- _抜粋_:
入手したのは戦略地図6点と、現地情勢を記した調書(解説書)3通。「山崎機関」の中核にいた元陸軍情報将校(91)と、製図班で具体的な地図作製に携わった2人(いずれも80代)の証言を得た。証言した3人は「山崎機関」の存在を明言した上で、地図などを「山崎機関」が作製したと認めた。
6点の戦略地図はいずれも昭和25(1950)年ごろ作製された。「山崎機関」所属で朝鮮半島担当だった元情報将校(故人)がGHQから持ち出して保存。30年ほど前に知人に預けた。
この知人は産経新聞に対し「故人の遺志を考え朝鮮戦争60年の機会に公開を決意した」と語った。
地図には朝鮮半島での弾薬庫など旧日本軍施設、造船所や工場、学校、病院などが網羅され、施設には電圧や施設の形状など詳細な解説が書き込まれている。折りたたまれ、表面に作製者や作製日時を記したGHQの印が押されていた。
GHQは東京都千代田区の第一生命ビルにあった。「山崎機関」は100メートルほど離れた日本郵船ビル2、4階にあり、80~120人が勤務していたという。

- _データ一覧_:

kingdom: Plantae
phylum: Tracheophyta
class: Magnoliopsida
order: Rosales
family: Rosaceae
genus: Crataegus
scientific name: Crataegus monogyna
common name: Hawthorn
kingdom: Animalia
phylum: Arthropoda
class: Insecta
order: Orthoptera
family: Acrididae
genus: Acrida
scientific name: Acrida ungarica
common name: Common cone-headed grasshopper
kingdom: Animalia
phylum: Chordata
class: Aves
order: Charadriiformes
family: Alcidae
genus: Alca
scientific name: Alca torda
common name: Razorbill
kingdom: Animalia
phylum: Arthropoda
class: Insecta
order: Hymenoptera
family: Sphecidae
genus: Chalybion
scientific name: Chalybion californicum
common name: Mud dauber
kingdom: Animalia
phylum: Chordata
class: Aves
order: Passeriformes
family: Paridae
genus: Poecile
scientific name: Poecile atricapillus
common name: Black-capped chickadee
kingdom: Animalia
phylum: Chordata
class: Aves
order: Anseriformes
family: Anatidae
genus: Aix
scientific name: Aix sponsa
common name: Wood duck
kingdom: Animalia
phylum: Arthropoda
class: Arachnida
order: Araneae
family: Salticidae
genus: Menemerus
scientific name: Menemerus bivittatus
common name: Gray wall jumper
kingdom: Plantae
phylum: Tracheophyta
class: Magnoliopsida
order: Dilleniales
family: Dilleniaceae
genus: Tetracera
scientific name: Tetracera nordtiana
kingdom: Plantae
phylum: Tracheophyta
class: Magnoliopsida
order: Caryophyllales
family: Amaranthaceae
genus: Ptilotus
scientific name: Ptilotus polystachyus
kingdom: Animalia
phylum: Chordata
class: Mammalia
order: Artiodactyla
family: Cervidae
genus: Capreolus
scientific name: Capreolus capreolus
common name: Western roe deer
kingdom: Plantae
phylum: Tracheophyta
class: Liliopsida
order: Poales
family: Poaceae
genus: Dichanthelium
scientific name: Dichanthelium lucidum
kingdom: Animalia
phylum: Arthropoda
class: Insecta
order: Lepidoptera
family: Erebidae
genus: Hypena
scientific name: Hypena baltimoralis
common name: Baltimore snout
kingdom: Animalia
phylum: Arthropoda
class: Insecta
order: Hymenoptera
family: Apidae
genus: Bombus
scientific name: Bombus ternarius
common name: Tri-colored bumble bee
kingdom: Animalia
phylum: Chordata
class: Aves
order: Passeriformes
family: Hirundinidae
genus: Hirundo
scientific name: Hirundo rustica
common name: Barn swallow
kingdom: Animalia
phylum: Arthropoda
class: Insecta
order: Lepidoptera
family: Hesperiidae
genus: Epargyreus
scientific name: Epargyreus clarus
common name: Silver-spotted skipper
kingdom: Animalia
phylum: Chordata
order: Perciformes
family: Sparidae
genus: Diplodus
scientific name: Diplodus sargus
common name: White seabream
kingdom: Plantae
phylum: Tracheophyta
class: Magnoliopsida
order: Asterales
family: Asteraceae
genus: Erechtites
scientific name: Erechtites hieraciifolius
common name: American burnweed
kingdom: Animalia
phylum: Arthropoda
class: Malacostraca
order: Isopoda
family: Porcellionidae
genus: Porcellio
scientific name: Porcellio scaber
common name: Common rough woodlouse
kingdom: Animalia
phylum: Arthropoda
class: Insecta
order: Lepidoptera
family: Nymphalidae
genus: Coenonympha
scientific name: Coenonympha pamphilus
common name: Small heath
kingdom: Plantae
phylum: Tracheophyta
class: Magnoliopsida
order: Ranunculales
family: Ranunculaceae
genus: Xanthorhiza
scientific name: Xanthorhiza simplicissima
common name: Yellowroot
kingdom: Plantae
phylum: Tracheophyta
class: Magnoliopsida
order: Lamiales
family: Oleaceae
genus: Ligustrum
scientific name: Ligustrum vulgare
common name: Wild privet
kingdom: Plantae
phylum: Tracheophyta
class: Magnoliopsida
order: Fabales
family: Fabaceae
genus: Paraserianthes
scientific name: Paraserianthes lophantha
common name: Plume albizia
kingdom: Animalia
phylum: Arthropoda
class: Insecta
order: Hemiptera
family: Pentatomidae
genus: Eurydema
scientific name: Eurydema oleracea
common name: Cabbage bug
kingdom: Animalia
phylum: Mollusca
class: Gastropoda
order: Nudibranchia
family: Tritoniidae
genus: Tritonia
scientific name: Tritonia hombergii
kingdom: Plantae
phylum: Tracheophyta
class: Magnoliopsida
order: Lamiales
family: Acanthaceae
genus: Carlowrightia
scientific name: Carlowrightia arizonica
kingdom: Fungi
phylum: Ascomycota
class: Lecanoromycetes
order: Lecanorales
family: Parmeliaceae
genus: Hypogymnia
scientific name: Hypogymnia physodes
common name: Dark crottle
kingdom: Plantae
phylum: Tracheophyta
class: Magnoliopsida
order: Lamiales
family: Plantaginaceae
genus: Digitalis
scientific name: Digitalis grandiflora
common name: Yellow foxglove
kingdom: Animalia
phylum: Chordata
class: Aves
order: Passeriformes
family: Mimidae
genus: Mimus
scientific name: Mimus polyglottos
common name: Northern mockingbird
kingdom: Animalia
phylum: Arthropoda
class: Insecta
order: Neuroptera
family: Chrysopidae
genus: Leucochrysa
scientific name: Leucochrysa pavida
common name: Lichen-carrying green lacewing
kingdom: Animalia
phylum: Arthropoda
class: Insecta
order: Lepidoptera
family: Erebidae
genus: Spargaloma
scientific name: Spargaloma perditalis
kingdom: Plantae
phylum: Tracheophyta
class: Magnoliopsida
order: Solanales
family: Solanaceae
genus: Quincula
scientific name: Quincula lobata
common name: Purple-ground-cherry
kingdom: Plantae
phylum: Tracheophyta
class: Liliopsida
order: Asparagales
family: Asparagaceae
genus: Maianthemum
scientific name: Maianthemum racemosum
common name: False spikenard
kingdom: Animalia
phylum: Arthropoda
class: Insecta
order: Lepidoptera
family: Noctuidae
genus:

- _取り組む課題_:
1) 山崎機関の記事のうち、「入手したのは戦略地図6点と、」から「20人が勤務していたという。」までを、両端を含めてそのまま書き写すこと。
2) 山崎機関の記事について、次の問いに答えること。
(a) 入手した調書(解説書)は何通か。
(b) 6点の戦略地図が作製されたのはいつごろか。
(c) 「山崎機関」はどのビルの何階にあったか。
3) 山崎機関の記事の続きを、最後の文の後から書き進めること。

- _課題の解答_:
1)
入手したのは戦略地図6点と、現地情勢を記した調書(解説書)3通。「山崎機関」の中核にいた元陸軍情報将校(91)と、製図班で具体的な地図作製に携わった2人(いずれも80代)の証言を得た。証言した3人は「山崎機関」の存在を明言した上で、地図などを「山崎機関」が作製したと認めた。
6点の戦略地図はいずれも昭和25(1950)年ごろ作製された。「山崎機関」所属で朝鮮半島担当だった元情報将校(故人)がGHQから持ち出して保存。30年ほど前に知人に預けた。
この知人は産経新聞に対し「故人の遺志を考え朝鮮戦争60年の機会に公開を決意した」と語った。
地図には朝鮮半島での弾薬庫など旧日本軍施設、造船所や工場、学校、病院などが網羅され、施設には電圧や施設の形状など詳細な解説が書き込まれている。折りたたまれ、表面に作製者や作製日時を記したGHQの印が押されていた。
GHQは東京都千代田区の第一生命ビルにあった。「山崎機関」は100メートルほど離れた日本郵船ビル2、4階にあり、80~120人が勤務していたという。

2)
(a) 3通
(b) 昭和25(1950)年ごろ
(c) 日本郵船ビルの2階と4階

3)
G2傘下には、プロレタリア文学作家、鹿地亘(かじ・わたる)を拉致した「キャノン機関」(キャノン米陸軍少佐)、反共工作を担った河辺虎四郎元陸軍中将らの「河辺機関」、日本再軍備に向け準備をした服部卓四郎元陸軍大佐らの「服部機関」があったことが分かっている。
▼非公式な存在
「山崎機関」のトップだった山崎重三郎氏は、旧日本軍の参謀本部で支那(中国)班長を務めた人物。中国、旧ソ連、朝鮮半島などの冷戦下の情報収集のほか、終戦前に参謀本部のもとで収集されてきた旧日本軍の情報の分析・評価も行っていたもようだ。「サミー・Y・佐藤」と名乗る日系人が監視していたという。非公式な存在で、事務所が置かれた日本郵船ビルの正面玄関を使うことは許されず、駐車場のある裏口から出入りしたという。
元情報将校らの情報班のほか、実際に地図を作製する製図班、通訳班、タイピスト班など専門家グループを抱えていた。地図は製図、翻訳を経て調書リポートが加えられ、印刷、製本された。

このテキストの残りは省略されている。